# PROMPT:
Could you rewrite the whole listing with every "centimetres" changed to "centimeters", keep everything else the same, and leave out the pictures?

# EXTRACTED ENTRIES:
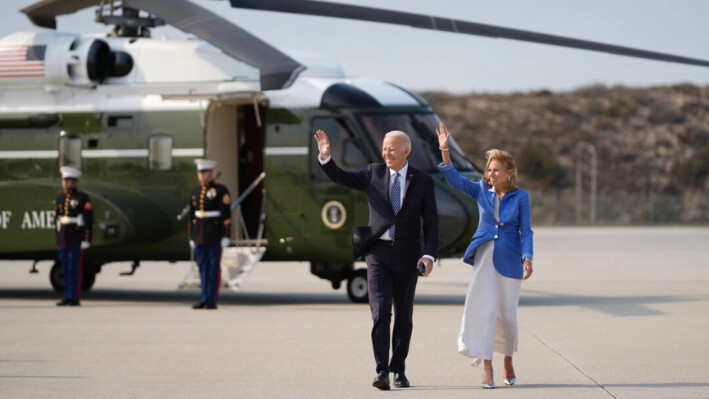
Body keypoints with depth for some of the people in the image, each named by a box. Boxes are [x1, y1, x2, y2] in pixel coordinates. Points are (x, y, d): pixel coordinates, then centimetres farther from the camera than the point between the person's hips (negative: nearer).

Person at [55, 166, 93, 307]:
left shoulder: (82, 198, -5)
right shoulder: (60, 198, 13)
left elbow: (89, 221, -8)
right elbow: (58, 219, 17)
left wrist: (86, 240, -14)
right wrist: (58, 239, 15)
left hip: (77, 241, -6)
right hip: (63, 241, 6)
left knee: (74, 269, -7)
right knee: (65, 270, 7)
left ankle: (75, 298, -5)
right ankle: (67, 297, 11)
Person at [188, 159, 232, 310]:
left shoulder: (221, 190, -6)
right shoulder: (195, 191, 11)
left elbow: (226, 215, -9)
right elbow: (192, 214, 14)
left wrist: (226, 236, -13)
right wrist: (191, 237, 12)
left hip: (215, 235, -5)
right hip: (199, 235, 5)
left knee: (214, 267, -3)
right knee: (203, 267, 6)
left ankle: (212, 301, 0)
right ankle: (204, 299, 10)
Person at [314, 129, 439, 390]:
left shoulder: (422, 181, 2)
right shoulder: (374, 174, 6)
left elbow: (431, 221, 0)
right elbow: (340, 178, 7)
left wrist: (429, 255, -11)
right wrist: (325, 158, -11)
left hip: (407, 256, 0)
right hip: (379, 253, 0)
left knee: (404, 317, 10)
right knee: (381, 313, -12)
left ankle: (399, 370, 22)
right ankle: (382, 372, -17)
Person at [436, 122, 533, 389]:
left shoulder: (520, 197, -1)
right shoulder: (481, 191, 5)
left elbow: (526, 231, -3)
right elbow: (455, 180, -5)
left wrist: (527, 259, -16)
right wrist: (444, 151, -17)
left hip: (509, 260, -1)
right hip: (485, 256, 1)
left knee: (507, 314, 7)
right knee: (485, 309, -11)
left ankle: (508, 362, 30)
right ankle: (486, 368, -11)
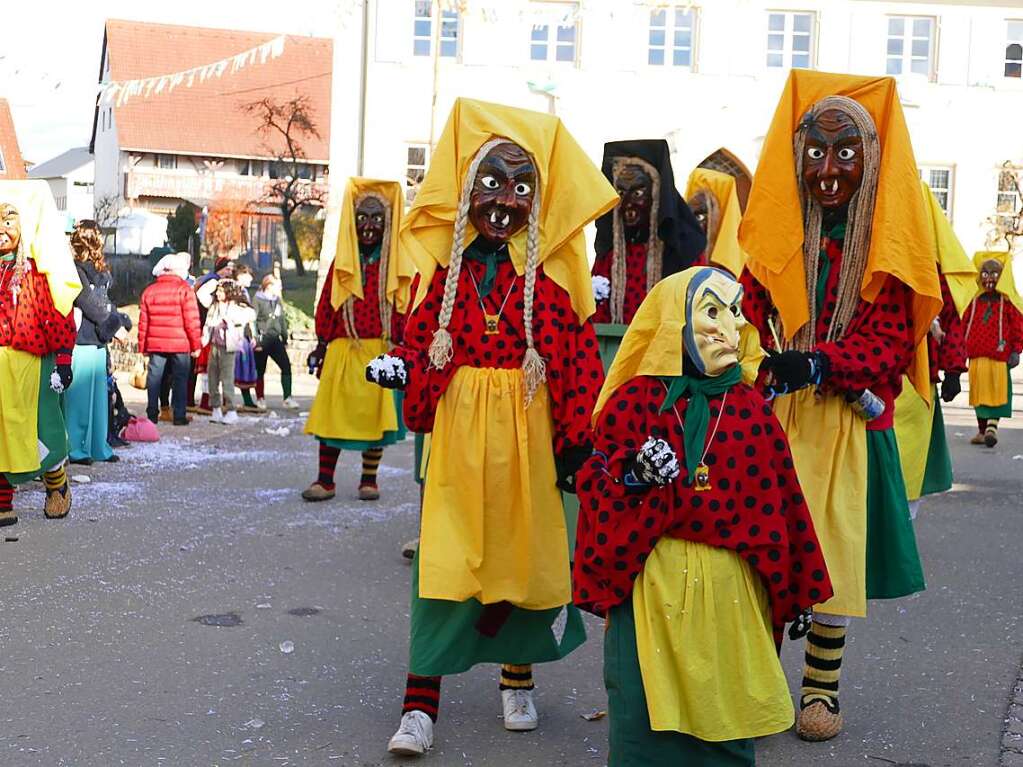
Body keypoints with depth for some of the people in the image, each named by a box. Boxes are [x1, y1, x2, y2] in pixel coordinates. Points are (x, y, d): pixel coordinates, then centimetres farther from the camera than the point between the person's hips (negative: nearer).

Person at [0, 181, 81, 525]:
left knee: (35, 430, 2)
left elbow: (60, 316, -7)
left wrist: (62, 359, -11)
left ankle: (57, 486, 27)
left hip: (29, 364, -5)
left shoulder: (41, 271, -4)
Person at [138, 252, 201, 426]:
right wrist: (196, 344, -3)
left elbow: (143, 322, 9)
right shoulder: (184, 289, -7)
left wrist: (142, 346, 16)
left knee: (154, 378, 9)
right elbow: (192, 320, -10)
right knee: (179, 379, 3)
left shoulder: (149, 291, 7)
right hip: (180, 345, -4)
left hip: (155, 344, 4)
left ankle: (152, 414, 11)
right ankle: (179, 416, 3)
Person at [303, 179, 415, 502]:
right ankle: (325, 480, 7)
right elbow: (326, 306, 9)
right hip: (343, 350, 2)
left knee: (375, 414, 5)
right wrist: (321, 346, 7)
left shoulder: (397, 265, 1)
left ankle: (369, 479, 18)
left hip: (382, 351, -1)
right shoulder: (342, 263, 8)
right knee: (332, 412, 0)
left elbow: (405, 311, -1)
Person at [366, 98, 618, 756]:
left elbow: (578, 357, -4)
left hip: (526, 429, -1)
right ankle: (421, 703, 4)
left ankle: (518, 678, 31)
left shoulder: (549, 271, -4)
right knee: (444, 560, -1)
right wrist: (399, 366, -14)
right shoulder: (445, 264, 3)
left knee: (522, 549, 10)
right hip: (458, 427, 1)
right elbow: (422, 338, 8)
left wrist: (576, 439, -6)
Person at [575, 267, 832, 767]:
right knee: (646, 709, 2)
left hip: (730, 589, 2)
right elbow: (594, 485, 0)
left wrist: (794, 589, 11)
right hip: (650, 582, -2)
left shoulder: (751, 409, 5)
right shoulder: (634, 400, -2)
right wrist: (635, 476, -20)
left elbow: (778, 499, 8)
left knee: (725, 724, 10)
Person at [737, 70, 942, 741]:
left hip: (850, 424, -1)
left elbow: (891, 344, -6)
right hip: (771, 415, 1)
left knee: (837, 547, 5)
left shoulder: (889, 244, -1)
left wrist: (817, 363, -24)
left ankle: (822, 684, 21)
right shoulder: (774, 232, 3)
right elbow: (750, 315, 3)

# REPLY TO THE EXERCISE:
Body keypoints with depth for some of the people in the image, each named by a box. Boxes are [x1, y1, x2, y2] in pixel coordinates. Points are (x, y, d): pixel coordinates, then centimeters farther from the camera than the point between the person's hips (negative: nearer).

Person at [55, 166, 93, 307]:
left shoulder: (82, 198, -5)
right shoulder: (60, 198, 13)
left elbow: (89, 221, -8)
right elbow: (58, 219, 17)
left wrist: (86, 240, -14)
right wrist: (58, 239, 15)
left hip: (77, 241, -6)
right hip: (63, 241, 6)
left knee: (74, 269, -7)
right knee: (65, 270, 7)
left ankle: (75, 298, -5)
right ankle: (67, 297, 11)
Person at [188, 159, 232, 310]:
left shoulder: (221, 190, -6)
right shoulder: (195, 191, 11)
left elbow: (226, 215, -9)
right elbow: (192, 214, 14)
left wrist: (226, 236, -13)
right wrist: (191, 237, 12)
left hip: (215, 235, -5)
right hip: (199, 235, 5)
left knee: (214, 267, -3)
right knee: (203, 267, 6)
left ankle: (212, 301, 0)
right ankle: (204, 299, 10)
Person at [314, 129, 439, 390]:
left shoulder: (422, 181, 2)
right shoulder: (374, 174, 6)
left elbow: (431, 221, 0)
right elbow: (340, 178, 7)
left wrist: (429, 255, -11)
right wrist: (325, 158, -11)
left hip: (407, 256, 0)
right hip: (379, 253, 0)
left knee: (404, 317, 10)
right knee: (381, 313, -12)
left ankle: (399, 370, 22)
right ankle: (382, 372, -17)
Person at [436, 122, 533, 389]:
left shoulder: (520, 197, -1)
right shoulder: (481, 191, 5)
left elbow: (526, 231, -3)
right elbow: (455, 180, -5)
left wrist: (527, 259, -16)
right wrist: (444, 151, -17)
left hip: (509, 260, -1)
right hip: (485, 256, 1)
left knee: (507, 314, 7)
right knee: (485, 309, -11)
left ankle: (508, 362, 30)
right ankle: (486, 368, -11)
Body keypoints with depth for some of the people in the image, each named by a box. Boxes are [x1, y1, x2, y2] in pixel coordinates. Points are (x, y, d): pixel coordinates, then centimeters farther from the camera than the point between the person's hips (negative: nearer).

Person at [0, 181, 81, 525]:
left knee: (35, 430, 2)
left elbow: (60, 316, -7)
left wrist: (62, 359, -11)
left ankle: (57, 486, 27)
left hip: (29, 364, -5)
left shoulder: (41, 271, -4)
Person at [138, 252, 201, 426]:
right wrist: (196, 344, -3)
left elbow: (143, 322, 9)
right shoulder: (184, 289, -7)
left wrist: (142, 346, 16)
left knee: (154, 378, 9)
right elbow: (192, 320, -10)
right knee: (179, 379, 3)
left shoulder: (149, 291, 7)
right hip: (180, 345, -4)
left hip: (155, 344, 4)
left ankle: (152, 414, 11)
right ankle: (179, 416, 3)
Person at [303, 179, 415, 502]:
right ankle: (325, 480, 7)
right elbow: (326, 306, 9)
right hip: (343, 350, 2)
left knee: (375, 414, 5)
right wrist: (321, 346, 7)
left shoulder: (397, 265, 1)
left ankle: (369, 479, 18)
left hip: (382, 351, -1)
right shoulder: (342, 263, 8)
right knee: (332, 412, 0)
left elbow: (405, 311, -1)
Person at [366, 98, 618, 756]:
left elbow: (578, 357, -4)
left hip: (526, 429, -1)
right ankle: (421, 703, 4)
left ankle: (518, 678, 31)
left shoulder: (549, 271, -4)
right knee: (444, 560, -1)
right wrist: (399, 366, -14)
right shoulder: (445, 264, 3)
left knee: (522, 549, 10)
right hip: (458, 427, 1)
right elbow: (422, 338, 8)
left wrist: (576, 439, -6)
Person at [575, 267, 832, 767]:
right knee: (646, 709, 2)
left hip: (730, 589, 2)
right elbow: (594, 485, 0)
left wrist: (794, 589, 11)
right hip: (650, 582, -2)
left shoulder: (751, 409, 5)
right shoulder: (634, 400, -2)
right wrist: (635, 476, -20)
left elbow: (778, 499, 8)
left knee: (725, 724, 10)
Person at [737, 70, 942, 741]:
left hip: (850, 424, -1)
left elbow: (891, 344, -6)
right hip: (771, 415, 1)
left knee: (837, 547, 5)
left shoulder: (889, 244, -1)
left wrist: (817, 363, -24)
left ankle: (822, 684, 21)
right shoulder: (774, 232, 3)
right elbow: (750, 315, 3)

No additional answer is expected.